Symbol für Risikokapital-Exzesse
Die Coronapandemie und die Krise des Gewerbeimmobilienmarkts zwangen Wework schließlich in die Insolvenz. Die Cashbestände des Unternehmens gingen zur Neige, sagte ein Anwalt des Unternehmens Anfang der Woche einem Insolvenzrichter. Laut der „New York Times“ dürfte Wework bei einem Verkauf höchstens noch 500 Mio. Dollar einbringen.
Um Neumann aus dem Unternehmen drängen zu können, hatte Softbank über die Jahre etwa 1 Mrd. Dollar an Entschädigungszahlungen an den Gründer geleistet. Dass Neumann das Geld nutzen würde, um den Neueinstieg zu versuchen, dürften die Japaner kaum auf der Rechnung gehabt haben.
Der Aufstieg und Fall von Wework ist längst zum Symbol für Exzesse der Start-up- und Risikokapitalwelt geworden – und für die Unfähigkeit bestimmter Marktteilnehmer, aus Fehlern zu lernen. Als Adam Neumann 2022 ein neues Immobilien-Start-up gründete, erhielt er dafür prompt 350 Mio. Dollar von Venture-Capital-Geber Andreessen Horowitz, offenbar die höchste Summe, die der Investor – immerhin einer der weltweit renommiertesten – je in ein Start-up gesteckt hatte.

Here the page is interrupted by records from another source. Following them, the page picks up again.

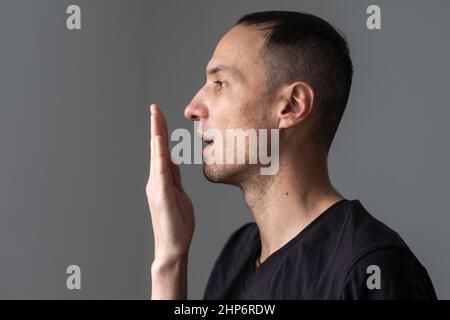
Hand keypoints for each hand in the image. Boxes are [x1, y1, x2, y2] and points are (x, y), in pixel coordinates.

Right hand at [146, 104, 194, 263]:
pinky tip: (158, 141)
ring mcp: (156, 187)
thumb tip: (171, 159)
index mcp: (162, 179)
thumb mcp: (179, 194)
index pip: (162, 150)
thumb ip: (174, 177)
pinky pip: (160, 172)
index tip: (159, 113)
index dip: (161, 131)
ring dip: (156, 134)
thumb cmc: (178, 223)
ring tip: (155, 116)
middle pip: (156, 148)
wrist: (173, 247)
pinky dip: (159, 155)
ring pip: (156, 156)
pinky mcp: (161, 196)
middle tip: (154, 107)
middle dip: (156, 126)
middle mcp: (156, 180)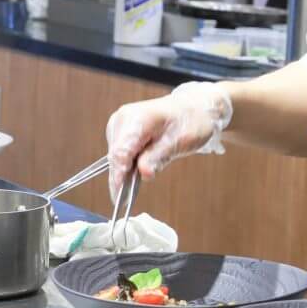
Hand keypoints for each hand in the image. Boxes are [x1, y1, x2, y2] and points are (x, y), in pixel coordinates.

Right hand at [104, 82, 233, 198]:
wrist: (191, 108)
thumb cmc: (190, 121)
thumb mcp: (181, 141)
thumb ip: (160, 157)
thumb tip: (144, 173)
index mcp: (138, 118)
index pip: (121, 151)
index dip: (119, 174)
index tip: (119, 196)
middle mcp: (123, 119)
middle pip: (115, 155)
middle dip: (121, 176)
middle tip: (125, 199)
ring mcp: (120, 124)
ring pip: (115, 156)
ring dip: (124, 171)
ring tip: (133, 186)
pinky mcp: (120, 131)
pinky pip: (119, 153)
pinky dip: (126, 165)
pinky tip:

Bei Dan Loebs Third Point zumindest scheint es noch Zweifel an der Sinnhaftigkeit einer Partnerschaft mit Neumann zu geben. So ließ der Hedgefonds nach Bekanntwerden der Rückkaufpläne verlauten, man habe „nur vorläufige Gespräche mit Flow und Adam Neumann über ihre Ideen für Wework geführt“ – und sich „nicht verpflichtet, sich an einer Transaktion zu beteiligen“.